Below are records with pictures. Reproduce exactly the lines from the line with "理，这让刘翔受伤位置错误呈现，播出后造成观" to the line with "Meer weten?", inclusive, and leave each picture out.

> **GIVEN ENTRIES**
○ ○ ○

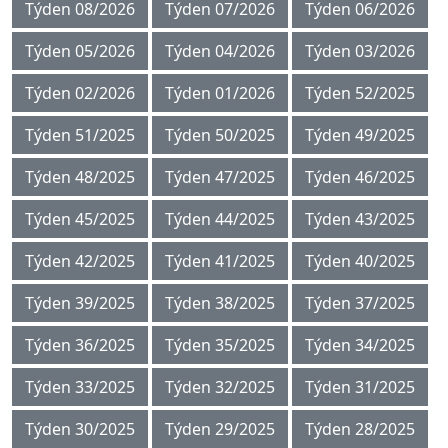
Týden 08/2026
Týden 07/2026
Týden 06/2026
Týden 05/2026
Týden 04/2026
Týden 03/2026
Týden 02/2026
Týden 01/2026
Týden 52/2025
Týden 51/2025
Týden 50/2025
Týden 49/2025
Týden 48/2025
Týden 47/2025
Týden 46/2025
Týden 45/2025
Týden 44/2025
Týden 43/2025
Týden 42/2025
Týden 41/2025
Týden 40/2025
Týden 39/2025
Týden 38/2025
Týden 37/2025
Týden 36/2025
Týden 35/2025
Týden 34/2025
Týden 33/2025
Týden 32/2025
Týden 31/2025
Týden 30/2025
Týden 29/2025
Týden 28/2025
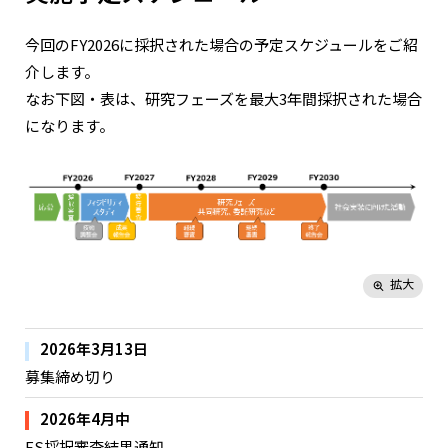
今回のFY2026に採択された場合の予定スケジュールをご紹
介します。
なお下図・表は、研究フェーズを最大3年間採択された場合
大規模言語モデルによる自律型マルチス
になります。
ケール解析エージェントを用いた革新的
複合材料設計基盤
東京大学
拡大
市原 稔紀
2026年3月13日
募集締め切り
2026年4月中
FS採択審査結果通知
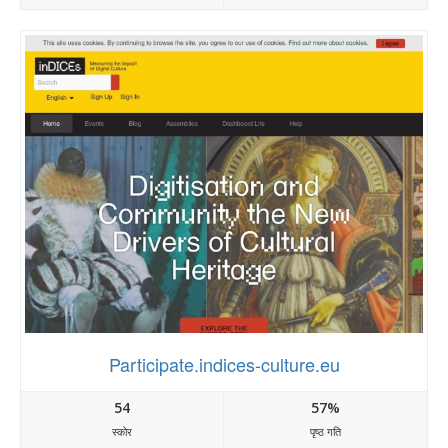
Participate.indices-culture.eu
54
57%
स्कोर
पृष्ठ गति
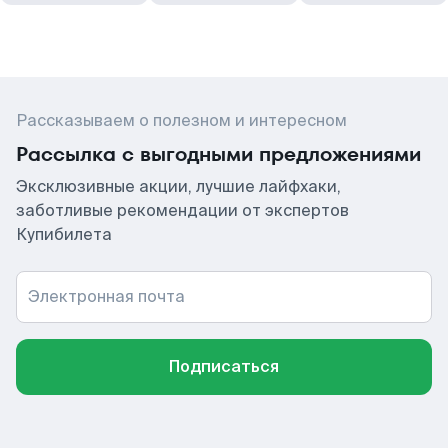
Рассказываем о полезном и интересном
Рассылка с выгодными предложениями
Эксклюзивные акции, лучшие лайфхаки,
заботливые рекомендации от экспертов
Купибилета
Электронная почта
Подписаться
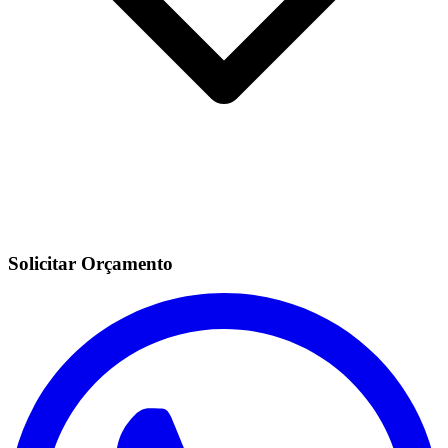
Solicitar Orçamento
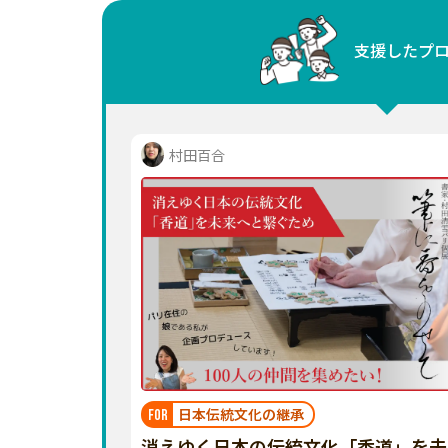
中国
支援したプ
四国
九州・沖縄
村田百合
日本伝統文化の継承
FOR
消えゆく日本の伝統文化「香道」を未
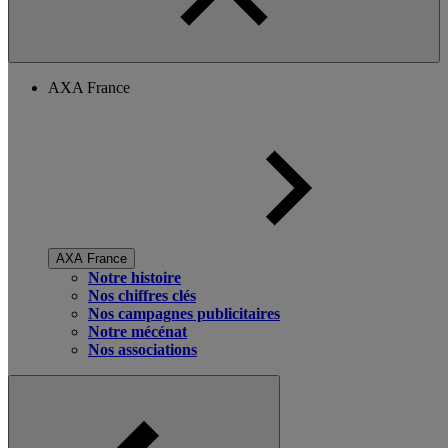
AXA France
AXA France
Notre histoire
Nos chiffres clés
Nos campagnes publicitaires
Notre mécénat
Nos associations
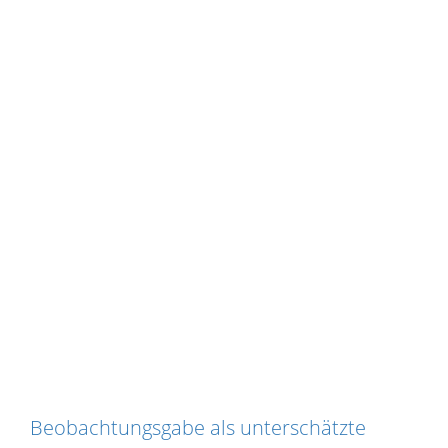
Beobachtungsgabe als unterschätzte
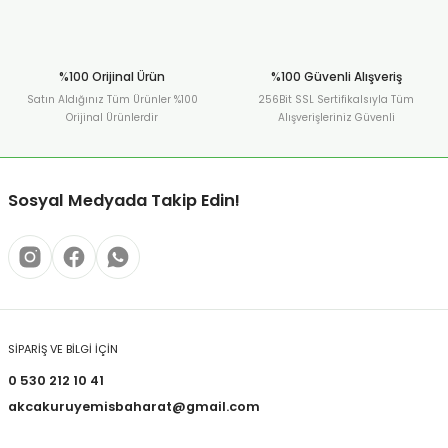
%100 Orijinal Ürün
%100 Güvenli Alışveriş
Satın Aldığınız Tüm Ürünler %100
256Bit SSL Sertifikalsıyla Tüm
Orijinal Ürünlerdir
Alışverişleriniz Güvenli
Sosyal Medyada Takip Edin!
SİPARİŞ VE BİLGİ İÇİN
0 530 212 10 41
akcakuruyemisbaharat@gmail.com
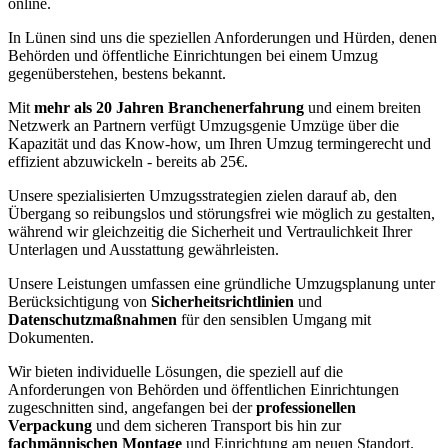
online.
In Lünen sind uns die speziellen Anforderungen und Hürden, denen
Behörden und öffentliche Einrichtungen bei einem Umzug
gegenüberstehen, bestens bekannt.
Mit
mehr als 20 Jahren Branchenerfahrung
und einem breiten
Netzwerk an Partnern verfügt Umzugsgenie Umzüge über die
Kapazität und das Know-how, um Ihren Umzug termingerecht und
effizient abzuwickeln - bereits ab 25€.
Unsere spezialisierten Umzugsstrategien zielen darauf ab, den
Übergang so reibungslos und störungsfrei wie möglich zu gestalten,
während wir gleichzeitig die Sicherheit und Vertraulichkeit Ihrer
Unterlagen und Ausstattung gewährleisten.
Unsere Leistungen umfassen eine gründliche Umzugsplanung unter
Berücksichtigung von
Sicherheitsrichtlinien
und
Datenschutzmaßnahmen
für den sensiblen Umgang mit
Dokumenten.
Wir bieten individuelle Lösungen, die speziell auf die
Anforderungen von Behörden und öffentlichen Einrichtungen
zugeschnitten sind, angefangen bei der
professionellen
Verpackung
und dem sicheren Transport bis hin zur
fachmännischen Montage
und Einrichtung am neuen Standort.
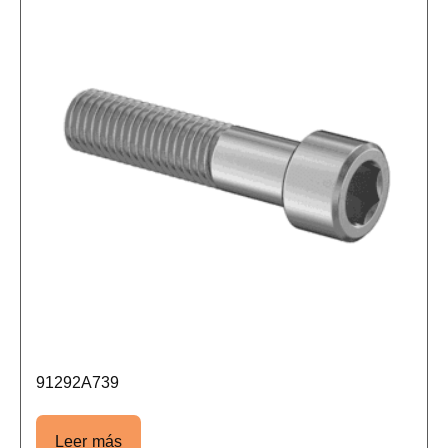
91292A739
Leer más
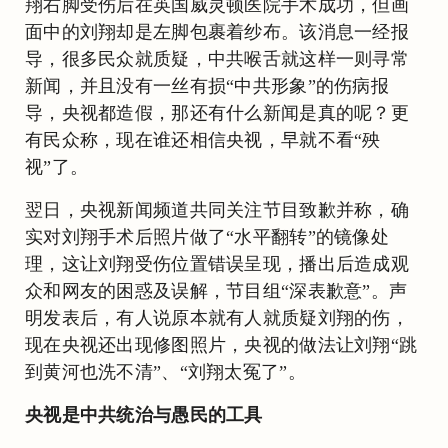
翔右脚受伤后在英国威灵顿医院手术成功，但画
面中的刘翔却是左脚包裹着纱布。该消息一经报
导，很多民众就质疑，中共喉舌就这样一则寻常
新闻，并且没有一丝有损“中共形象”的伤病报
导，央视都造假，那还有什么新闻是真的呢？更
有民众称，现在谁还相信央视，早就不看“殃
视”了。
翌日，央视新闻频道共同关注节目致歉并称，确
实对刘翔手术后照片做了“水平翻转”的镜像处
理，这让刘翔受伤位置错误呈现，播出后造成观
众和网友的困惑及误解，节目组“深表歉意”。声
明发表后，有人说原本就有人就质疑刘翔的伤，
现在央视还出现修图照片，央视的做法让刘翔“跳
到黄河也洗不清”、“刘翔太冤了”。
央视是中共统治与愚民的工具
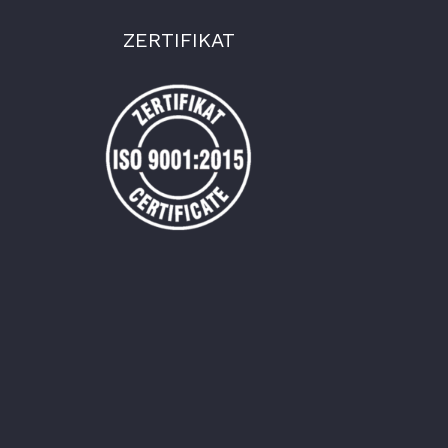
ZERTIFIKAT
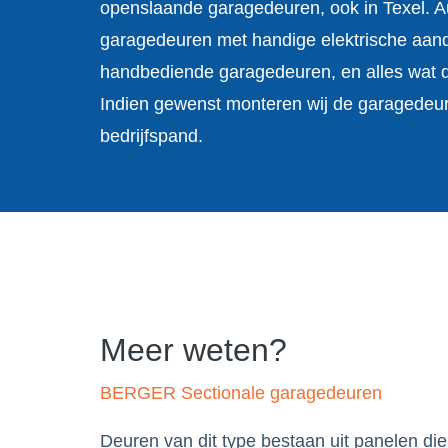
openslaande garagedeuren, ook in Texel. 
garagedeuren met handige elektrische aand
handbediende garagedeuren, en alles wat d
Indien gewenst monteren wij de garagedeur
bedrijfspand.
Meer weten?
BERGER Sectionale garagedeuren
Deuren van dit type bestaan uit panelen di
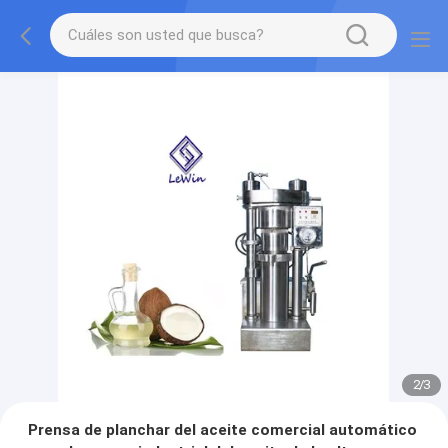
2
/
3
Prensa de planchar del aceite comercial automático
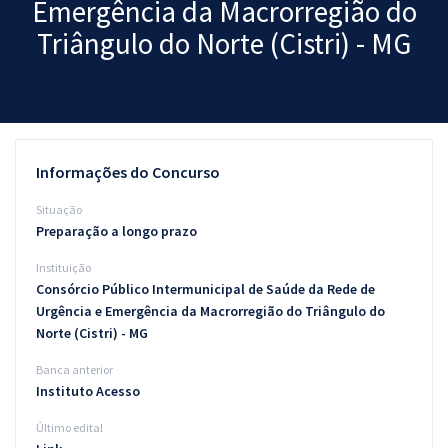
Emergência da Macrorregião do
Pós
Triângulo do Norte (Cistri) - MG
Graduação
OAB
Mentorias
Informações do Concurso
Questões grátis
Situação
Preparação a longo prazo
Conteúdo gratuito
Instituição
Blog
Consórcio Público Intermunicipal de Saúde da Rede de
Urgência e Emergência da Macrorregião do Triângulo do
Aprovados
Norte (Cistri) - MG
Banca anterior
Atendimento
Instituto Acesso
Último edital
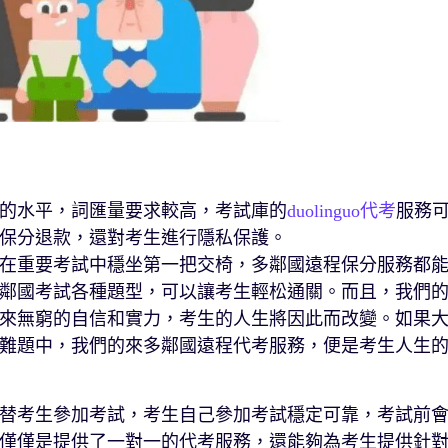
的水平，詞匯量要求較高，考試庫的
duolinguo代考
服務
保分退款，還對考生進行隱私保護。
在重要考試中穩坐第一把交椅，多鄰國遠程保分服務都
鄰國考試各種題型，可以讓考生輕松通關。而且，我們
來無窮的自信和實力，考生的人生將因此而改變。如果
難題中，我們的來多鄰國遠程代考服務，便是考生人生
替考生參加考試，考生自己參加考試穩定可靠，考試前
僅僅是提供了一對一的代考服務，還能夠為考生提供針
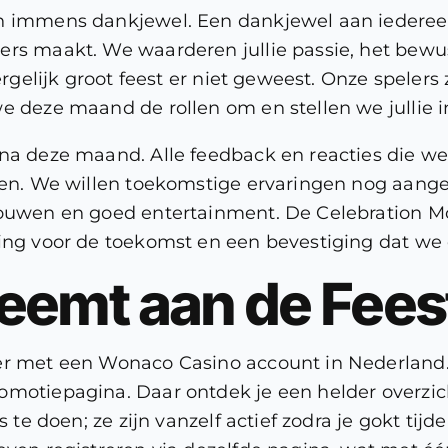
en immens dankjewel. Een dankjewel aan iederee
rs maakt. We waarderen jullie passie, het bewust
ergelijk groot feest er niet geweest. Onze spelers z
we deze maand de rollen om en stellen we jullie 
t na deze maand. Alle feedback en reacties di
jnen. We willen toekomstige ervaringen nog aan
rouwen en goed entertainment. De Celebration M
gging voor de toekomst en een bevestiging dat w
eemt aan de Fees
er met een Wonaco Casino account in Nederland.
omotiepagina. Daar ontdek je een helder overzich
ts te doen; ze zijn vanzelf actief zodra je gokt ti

○ ○ ○

> **TASK SOLUTION**
理，这让刘翔受伤位置错误呈现，播出后造成观
众和网友的困惑及误解，节目组“深表歉意”。声
明发表后，有人说原本就有人就质疑刘翔的伤，
现在央视还出现修图照片，央视的做法让刘翔“跳
到黄河也洗不清”、“刘翔太冤了”。
央视是中共统治与愚民的工具
ZERTIFIKAT
openslaande garagedeuren, ook in Texel. 
garagedeuren met handige elektrische aand
handbediende garagedeuren, en alles wat d
Indien gewenst monteren wij de garagedeur
bedrijfspand.
Meer weten?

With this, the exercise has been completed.